13 Max au Triangle, Joachim Splichal’s attempt at an ultimate restaurant, collapses under its own weight, although its spectacular interior is still used to illustrate books about postmodern design, and the exquisite, expensive, labor-intensive Mediterranean cuisine in the tradition of Jacques Maximin is arguably as fine as any Los Angeles chef has ever produced: elaborate all-lobster menus; salads garnished with rosy rare rabbit livers; and a bisque containing macaroni individually stuffed with crawfish mousse.

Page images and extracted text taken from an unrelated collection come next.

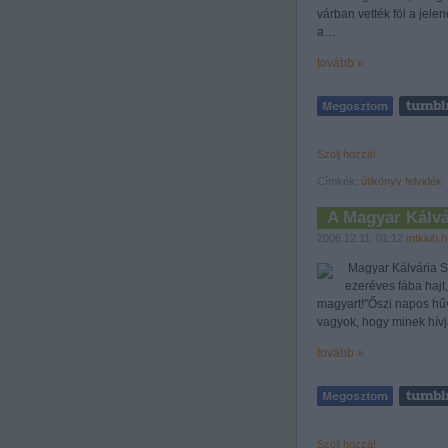
várban vették föl a jele
a…
tovább »
Szólj hozzá!
Címkék:
útikönyv
felvidék
A Magyar Kálvá
2006.12.11. 01:12
mtklub.h
Magyar Kálvária Sá
ezeréves fába hajt
magyart!”Őszi napos hűv
vagyok, hogy minek hí
tovább »
Szólj hozzá!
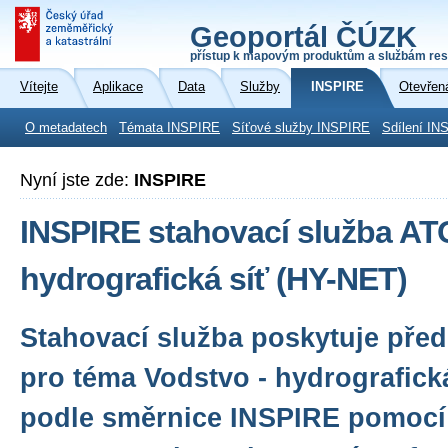
Geoportál ČÚZK
přístup k mapovým produktům a službám res
Vítejte
Aplikace
Data
Služby
INSPIRE
Otevřen
O metadatech
Témata INSPIRE
Síťové služby INSPIRE
Sdílení IN
Nyní jste zde:
INSPIRE
INSPIRE stahovací služba AT
hydrografická síť (HY-NET)
Stahovací služba poskytuje před
pro téma Vodstvo - hydrografick
podle směrnice INSPIRE pomocí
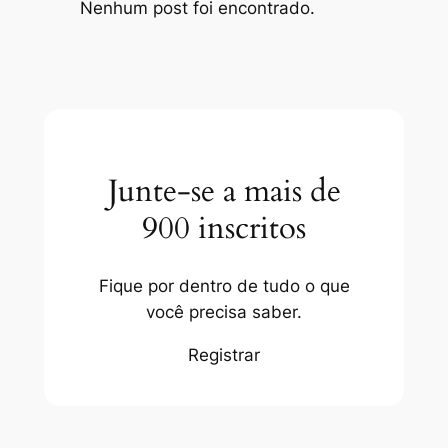
Nenhum post foi encontrado.
Junte-se a mais de
900 inscritos
Fique por dentro de tudo o que
você precisa saber.
Registrar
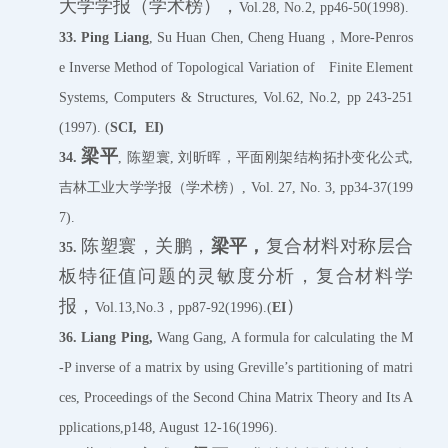
大学学报（学术榜），
Vol.28, No.2, pp46-50(1998).
33.
Ping Liang
, Su Huan Chen, Cheng Huang，More-Penros
e Inverse Method of Topological Variation of Finite Element
Systems, Computers & Structures, Vol.62, No.2, pp 243-251
(1997). (
SCI, EI)
梁平
34.
, 陈塑寰, 刘昕晖，平面刚架结构拓扑变化公式,
吉林工业大学学报（学术榜）, Vol. 27, No. 3, pp34-37(199
7).
陈塑寰，关鹏，
梁平，
复合材料对称层合
35.
板特征值问题的灵敏度分析，复合材料学
报，
）
Vol.13,No.3，pp87-92(1996).(
EI
36.
Liang Ping,
Wang Gang, A formula for calculating the M
-P inverse of a matrix by using Greville’s partitioning of matri
ces, Proceedings of the Second China Matrix Theory and Its A
pplications,p148, August 12-16(1996).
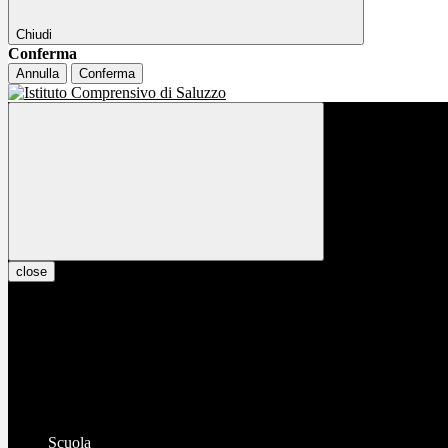
Chiudi
Conferma
Annulla
Conferma
close
Scuola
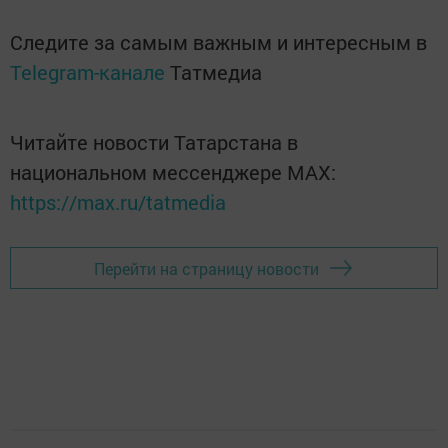
Следите за самым важным и интересным в
Telegram-канале
Татмедиа
Читайте новости Татарстана в
национальном мессенджере MАХ:
https://max.ru/tatmedia
Перейти на страницу новости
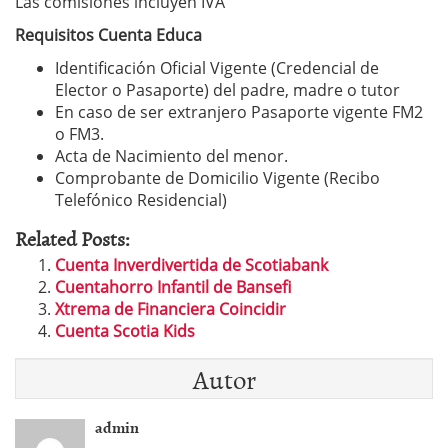
Las comisiones incluyen IVA
Requisitos Cuenta Educa
Identificación Oficial Vigente (Credencial de
Elector o Pasaporte) del padre, madre o tutor
En caso de ser extranjero Pasaporte vigente FM2
o FM3.
Acta de Nacimiento del menor.
Comprobante de Domicilio Vigente (Recibo
Telefónico Residencial)
Related Posts:
Cuenta Inverdivertida de Scotiabank
Cuentahorro Infantil de Bansefi
Xtrema de Financiera Coincidir
Cuenta Scotia Kids
Autor
admin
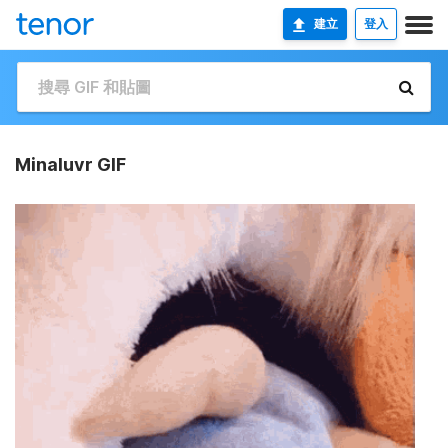
建立
登入
Minaluvr GIF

Splichal’s next restaurant, Patina, will serve delicious, if less ambitious, French cooking and vault into the first rank almost at once; and he will go on to build a vast, profitable fine-dining empire.

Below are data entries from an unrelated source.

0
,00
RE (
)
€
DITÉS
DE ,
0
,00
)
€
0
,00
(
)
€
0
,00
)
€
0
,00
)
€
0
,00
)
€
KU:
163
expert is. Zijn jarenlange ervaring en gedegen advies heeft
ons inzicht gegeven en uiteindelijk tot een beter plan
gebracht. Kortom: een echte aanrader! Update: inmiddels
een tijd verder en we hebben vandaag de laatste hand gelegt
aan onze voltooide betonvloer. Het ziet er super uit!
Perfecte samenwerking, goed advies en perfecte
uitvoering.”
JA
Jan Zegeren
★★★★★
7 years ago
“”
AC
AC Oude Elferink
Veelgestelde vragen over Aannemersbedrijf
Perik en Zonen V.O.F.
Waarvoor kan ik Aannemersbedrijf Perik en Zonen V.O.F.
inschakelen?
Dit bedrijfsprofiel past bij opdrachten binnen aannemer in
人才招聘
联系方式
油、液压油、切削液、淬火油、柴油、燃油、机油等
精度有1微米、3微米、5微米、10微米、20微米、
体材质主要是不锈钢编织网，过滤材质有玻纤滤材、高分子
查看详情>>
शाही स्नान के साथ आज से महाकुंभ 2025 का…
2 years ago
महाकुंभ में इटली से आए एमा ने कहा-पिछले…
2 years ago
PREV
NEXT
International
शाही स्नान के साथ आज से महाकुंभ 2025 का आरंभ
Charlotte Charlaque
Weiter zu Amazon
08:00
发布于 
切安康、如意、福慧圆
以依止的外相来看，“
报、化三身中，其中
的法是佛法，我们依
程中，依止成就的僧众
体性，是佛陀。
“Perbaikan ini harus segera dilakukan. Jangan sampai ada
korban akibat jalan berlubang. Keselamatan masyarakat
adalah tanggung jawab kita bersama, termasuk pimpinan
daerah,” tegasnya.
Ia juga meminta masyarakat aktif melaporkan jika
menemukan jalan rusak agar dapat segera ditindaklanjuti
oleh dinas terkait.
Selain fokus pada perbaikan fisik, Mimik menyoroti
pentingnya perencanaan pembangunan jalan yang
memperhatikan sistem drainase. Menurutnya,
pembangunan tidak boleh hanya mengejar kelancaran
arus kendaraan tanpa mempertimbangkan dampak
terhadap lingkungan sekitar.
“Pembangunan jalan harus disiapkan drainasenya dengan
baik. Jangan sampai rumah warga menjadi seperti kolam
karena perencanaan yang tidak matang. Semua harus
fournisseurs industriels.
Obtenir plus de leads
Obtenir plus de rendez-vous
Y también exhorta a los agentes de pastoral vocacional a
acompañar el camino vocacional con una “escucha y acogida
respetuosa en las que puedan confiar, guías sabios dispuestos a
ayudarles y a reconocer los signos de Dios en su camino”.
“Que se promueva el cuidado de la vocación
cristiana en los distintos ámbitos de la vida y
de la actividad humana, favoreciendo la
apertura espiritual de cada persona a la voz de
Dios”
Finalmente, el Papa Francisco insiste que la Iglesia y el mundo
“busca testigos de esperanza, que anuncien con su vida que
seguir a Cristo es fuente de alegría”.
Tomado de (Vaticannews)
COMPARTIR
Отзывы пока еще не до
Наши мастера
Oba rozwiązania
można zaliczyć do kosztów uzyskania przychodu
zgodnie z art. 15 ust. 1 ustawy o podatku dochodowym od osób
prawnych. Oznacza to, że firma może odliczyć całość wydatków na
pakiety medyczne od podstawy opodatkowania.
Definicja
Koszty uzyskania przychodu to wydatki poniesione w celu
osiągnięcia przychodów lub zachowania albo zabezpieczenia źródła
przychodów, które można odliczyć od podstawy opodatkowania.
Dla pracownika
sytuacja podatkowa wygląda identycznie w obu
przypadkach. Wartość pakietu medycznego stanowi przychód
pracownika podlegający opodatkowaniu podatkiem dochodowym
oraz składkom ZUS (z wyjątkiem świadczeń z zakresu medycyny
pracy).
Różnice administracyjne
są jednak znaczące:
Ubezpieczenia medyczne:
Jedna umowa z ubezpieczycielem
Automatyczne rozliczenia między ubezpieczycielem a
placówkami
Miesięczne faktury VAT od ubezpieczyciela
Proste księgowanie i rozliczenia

Fred Eric’s Fred 62(Photo by Jack Gould) 14 Fred Eric and Octavio Becerra, veterans of Max, serve their baroque concoctions on glass bricks, hubcaps, roofing tiles and even actual plates at the nightclub Flaming Colossus, a restaurant located in an old Knights of Columbus hall near MacArthur Park. This is not the first restaurant of L.A.’s velvet-rope era — Eric will go on to be chef at the Olive, often thought of as L.A.’s most important club restaurant, as well as Vida, Fred 62 and the Airstream Diner; Becerra will become chef of the Pinot restaurants — but the snooty, creative, Euro-intensive Flaming Colossus contains the DNA that informs the rest of the beast.

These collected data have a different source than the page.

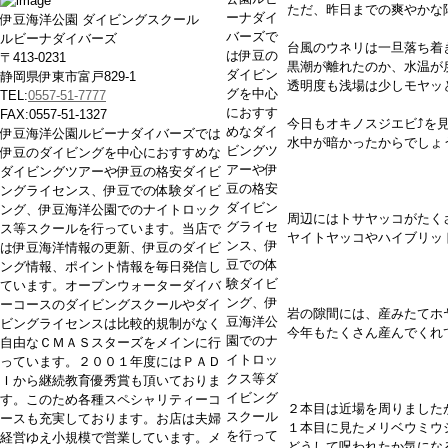
ただ、昨日までの爽やかな
ーナダイ
伊豆海洋公園 ダイビングスクール
バーズで
ルビーナダイバーズ
台風のウネリは一旦落ち着
は伊豆の
〒413-0231
黒潮が離れたのか、水温が
ダイビン
静岡県伊東市富戸829-1
透明度も浅場は少しモヤッ
グを中心
TEL:
0557-51-7777
におすす
FAX:0557-51-1327
今日もオキノスジエビ⤴を
めなダイ
伊豆海洋公園ルビーナダイバーズでは
水中が暗かったからでしょ
ビングツ
伊豆のダイビングを中心におすすめな
アーや伊
ダイビングツアーや伊豆の格安ダイビ
豆の格安
ングライセンス、伊豆での体験ダイビ
ダイビン
ング、伊豆海洋公園でのナイトロック
周辺にはトサヤッコがたく
グライセ
ス等スクールを行っています。当店で
ヤイトヤッコやハイブリッ
ンス、伊
は伊豆海洋情報の更新、伊豆のダイビ
豆での体
ング情報、ポイント情報を毎日発信し
験ダイビ
ています。オープンウォーターダイバ
ング、伊
ーコースのダイビングスクールやダイ
岩の隙間には、産みたてホ
豆海洋公
ビングライセンスは比較的規制がなく
今年もたくさん産んでくれ
園でのナ
自由なＣＭＡＳスターズをメインに行
イトロッ
っています。２００１年度にはＰＡＤ
クス等ダ
Ｉから継続教育優秀賞も頂いておりま
イビング
す。このため各種スペシャリティーコ
２本目は近場を周りましたが
スクール
ースも充実しております。お店は夫婦
１本目に見たメリベウミウシ
を行って
経営ゆえ小規模で営業しています。メ
どうして呪われたか気にな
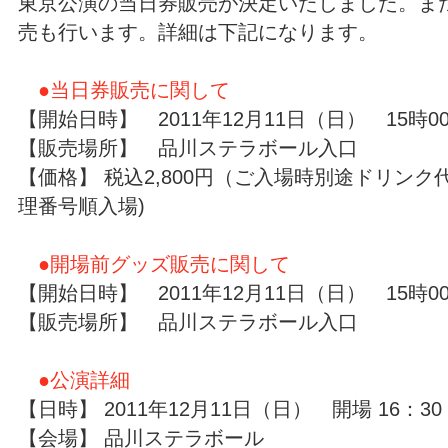
東京公演の当日券販売が決定いたしました。ま
売も行います。詳細は下記になります。
●当日券販売に関して
【開始日時】 2011年12月11日（日） 15時0
【販売場所】 品川ステラボール入口
【価格】 税込2,800円（ご入場時別途ドリンク
理番号順入場)
●開場前グッズ販売に関して
【開始日時】 2011年12月11日（日） 15時0
【販売場所】 品川ステラボール入口
●公演詳細
【日時】 2011年12月11日（日） 開場 16：30
【会場】 品川ステラボール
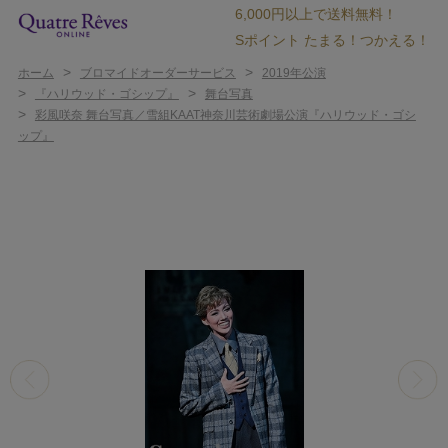
6,000円以上で送料無料！
Sポイント たまる！つかえる！
>
>
ホーム
ブロマイドオーダーサービス
2019年公演
>
>
『ハリウッド・ゴシップ』
舞台写真
>
彩風咲奈 舞台写真／雪組KAAT神奈川芸術劇場公演『ハリウッド・ゴシ
ップ』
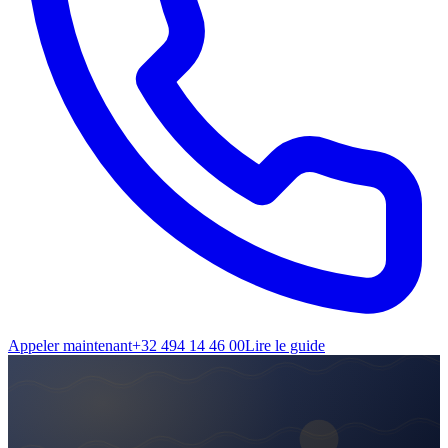
Appeler maintenant
+32 494 14 46 00
Lire le guide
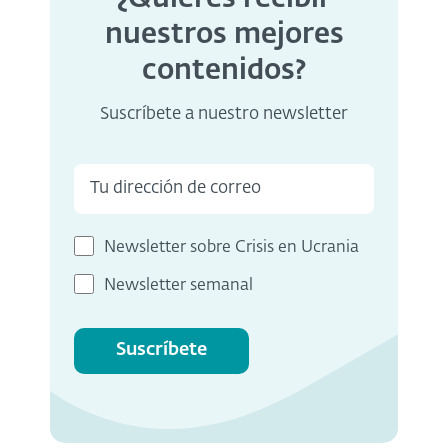
nuestros mejores
contenidos?
Suscríbete a nuestro newsletter
Newsletter sobre Crisis en Ucrania
Newsletter semanal
Suscríbete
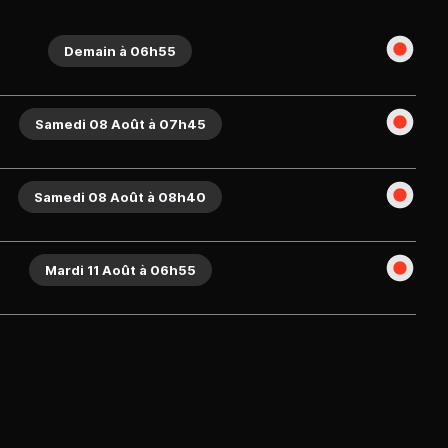
Demain à 06h55
Samedi 08 Août à 07h45
Samedi 08 Août à 08h40
Mardi 11 Août à 06h55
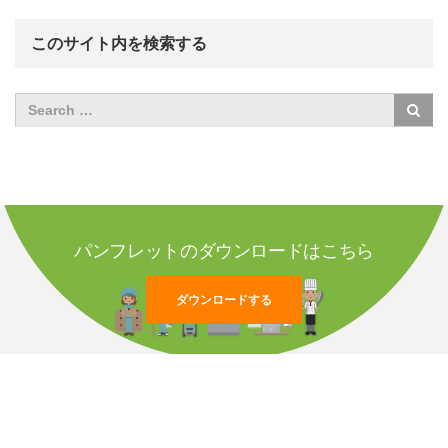
このサイト内を検索する
パンフレットのダウンロードはこちら
ダウンロードする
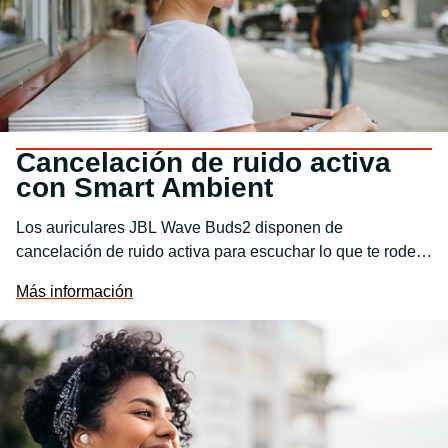
Cancelación de ruido activa
con Smart Ambient
Los auriculares JBL Wave Buds2 disponen de
cancelación de ruido activa para escuchar lo que te rodea
y filtrar los ruidos molestos. Smart Ambient te permite
Más información
controlar qué parte del mundo exterior quieres escuchar,
para que puedas hablar con los demás o estar atento a tu
entorno, todo sin quitarte los auriculares.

15 In a county with almost 3 million Mexicans and essentially no serious Mexican restaurants, the redevelopment agency TELACU expects its Tamayo to be the Eastside’s answer to Spago, with a Michelin-starred French chef, acres of oil paintings (both real and facsimile) from the namesake Mexican artist, and a rotisserie big enough to roast whole sheep, suckling pigs and kids. The concept never quite pans out — the people willing to drive from Bel Air for expensive Mexican food seem to end up eating fish at La Serenata de Garibaldi instead — and Tamayo quickly turns into a rather ordinary Mexican restaurant in an extraordinary setting, the swankiest bar scene on the entire Eastside.
16 In a double-blind tasting, the San Francisco Chronicleinexplicably votes La Brea Bakery’s shiny, chewy, naturally risen baguette the best sourdough bread in the Bay Area, even though it is shipped to the city’s supermarkets frozen. Positive they’ve made a mistake, the editors repeat the tasting . . . and choose the La Brea bread again. In bread circles, this is the equivalent of the famous 1976 tasting in Paris where Stag’s Leap from the Napa Valley bested all the first-growth Bordeaux. Baker Nancy Silverton cements her position as the queen of all bread.